Do not listen to Mr. Market
Mr. Market is an invention of the famous investor Benjamin Graham, who was the first proponent of value investing. Graham used an imaginary investor called Mr. Market, a very obliging fellow who turns up every day willing to buy and sell any number of shares in any company. You as an investor can trade with Mr. Market or ignore him completely, he will not be offended and will be back the following day to quote another price. He represents the stock market and has some serious psychic problems. Often the price quoted by Mr. Market seems plausible, but most of the time it is ridiculous. Sometimes he is very depressed, everything goes downwards and and his prices are low. But then his mood changes and suddenly he gets very enthusiastic and everything is alright again, prices rise.
Markets are irrational
As pointed out in our article about Benjamin Graham’s margin of safety, markets are irrational. Wise investors take advantage of this fact. If Mr. Market’s price is unreasonably high, then wise investors have the opportunity to sell. On the other hand, if it is unreasonably low, then you have the opportunity to buy a good company for a cheap price. Wise investors should always know the real value of an investment. You should buy and sell accordingly and not allowing Mr. Market to make a fool of you by offering you wrong prices.

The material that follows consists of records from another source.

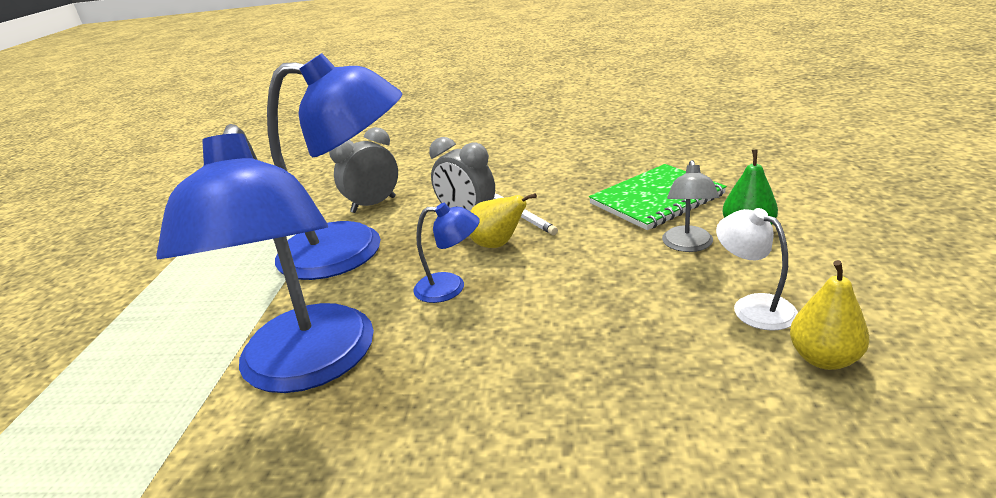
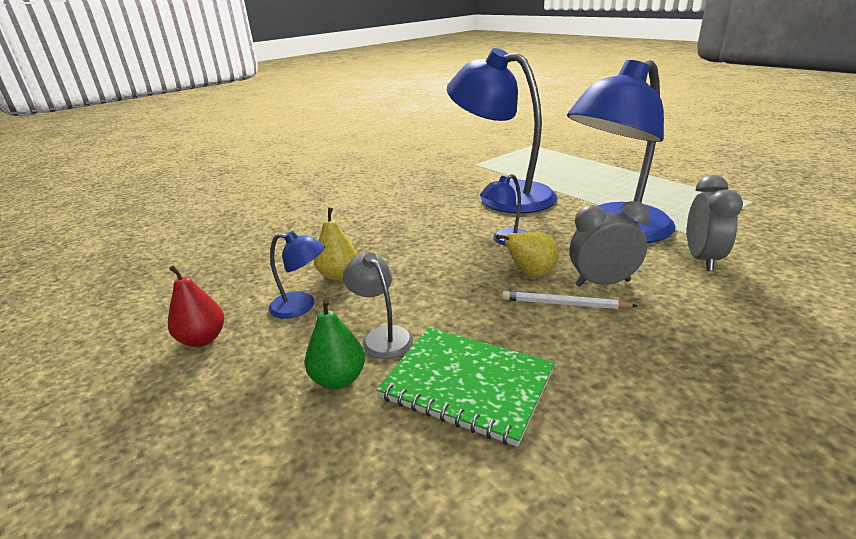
camera: 135 degrees right, 0 degrees up
green notebook [589,164,727,230] -> green notebook turned 75 degrees counterclockwise [377,327,555,447]
white lamp [716,208,798,331] -> blue lamp [269,231,325,318]
yellow pear [790,260,870,370] -> yellow pear moved to [314,207,358,280]
none -> red pear [168,266,224,347]

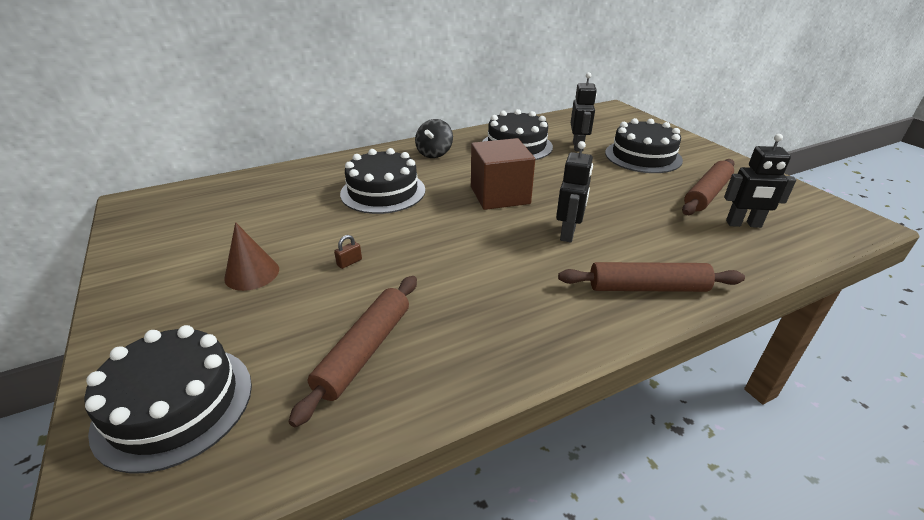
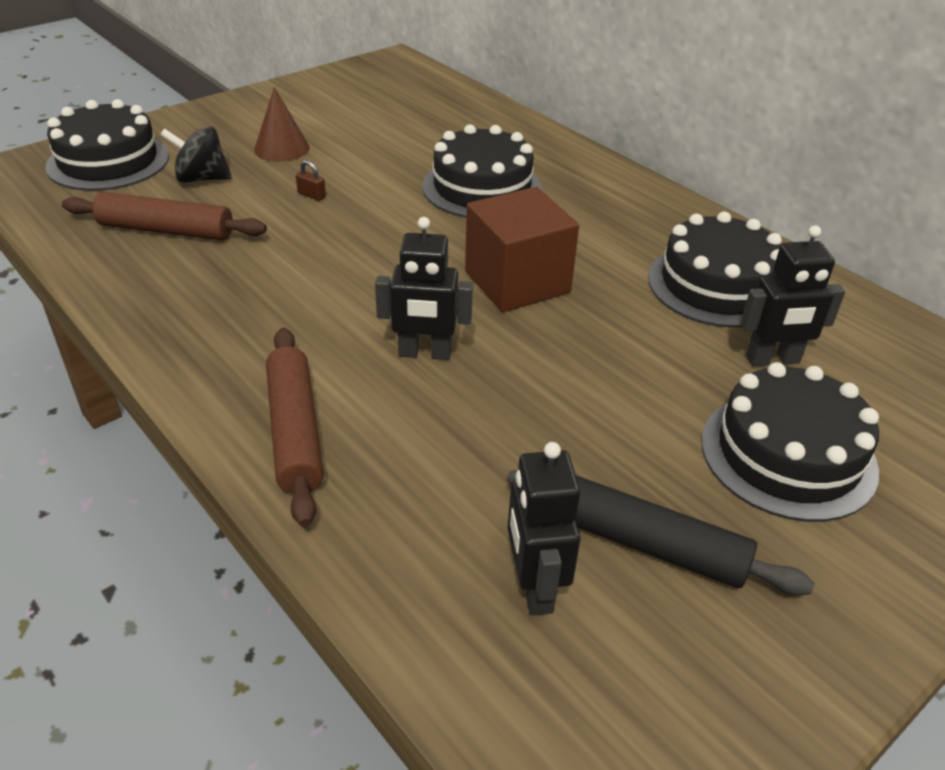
camera: 75 degrees right, 5 degrees up
black spinning top [415,119,453,158] -> black spinning top moved to [160,126,232,183]
brown rolling pin [682,159,734,215] -> black rolling pin [507,470,814,596]

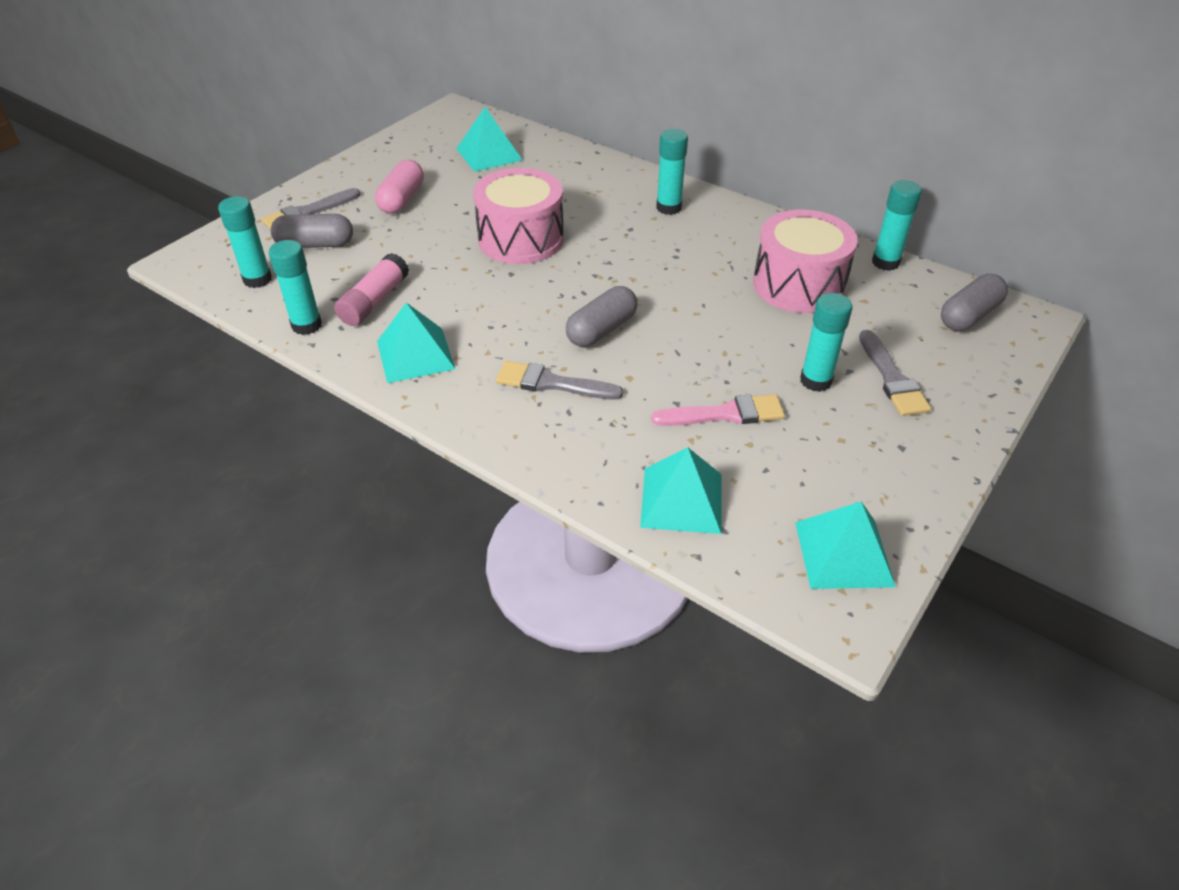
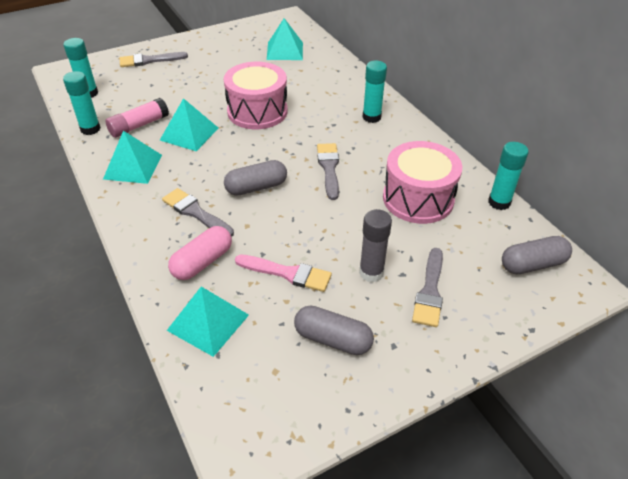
camera: 25 degrees right, 0 degrees up
grey capsule [271,214,353,248] -> grey capsule moved to [294,306,374,355]
pink capsule [375,160,424,214] -> pink capsule moved to [168,226,232,280]
turquoise pyramid [795,502,896,589] -> turquoise pyramid moved to [160,98,218,151]
turquoise glue stick [800,293,852,392] -> grey glue stick [359,209,392,282]
none -> grey brush [317,143,339,200]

Trust Mr. Value and make own decisions
In contrast, there is also Mr. Value. This guy is quite boring most of the time. He is the one working hard on the fundamentals and improves his company’s value every day. Mr. Value represents the economy and he is the one who really built it. Listen to him, not to Mr. Market.
A lot of investors are under the influence of Mr. Market. They look up there stocks everyday, are shocked when the price goes 5% down and buy like crazy when prices went up for a few months. Do not listen to Mr. Market anymore and make your own decisions based on fundamentals and the real value of the investment.